Give all of the data again exactly as written, omitting every image.

→ Camera geometry data:
╔══

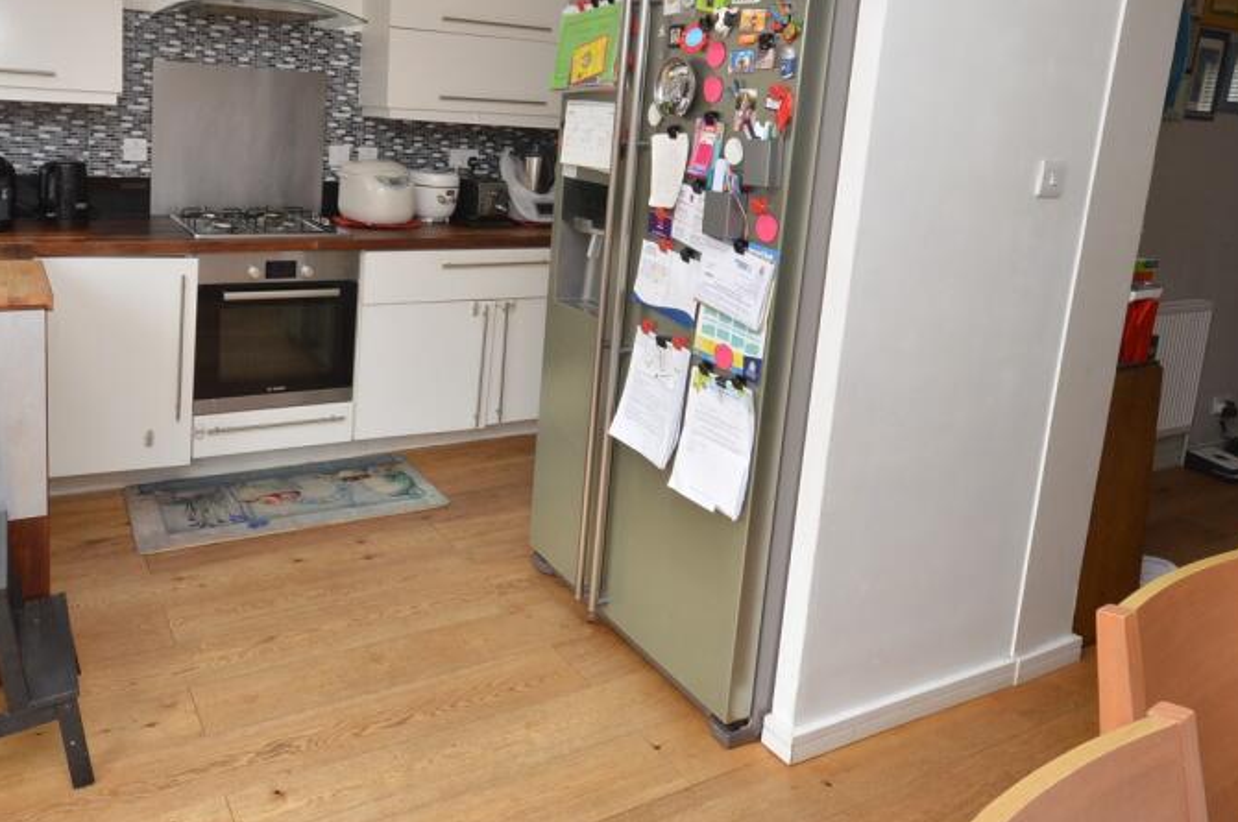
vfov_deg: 47.8
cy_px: 257
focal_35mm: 26
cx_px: 466
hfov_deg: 67.6
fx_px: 906
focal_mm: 11.5
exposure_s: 1/30
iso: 400
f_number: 13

╚══

→ RESPONSE AREA:
vfov_deg: 47.8
cy_px: 257
focal_35mm: 26
cx_px: 466
hfov_deg: 67.6
fx_px: 906
focal_mm: 11.5
exposure_s: 1/30
iso: 400
f_number: 13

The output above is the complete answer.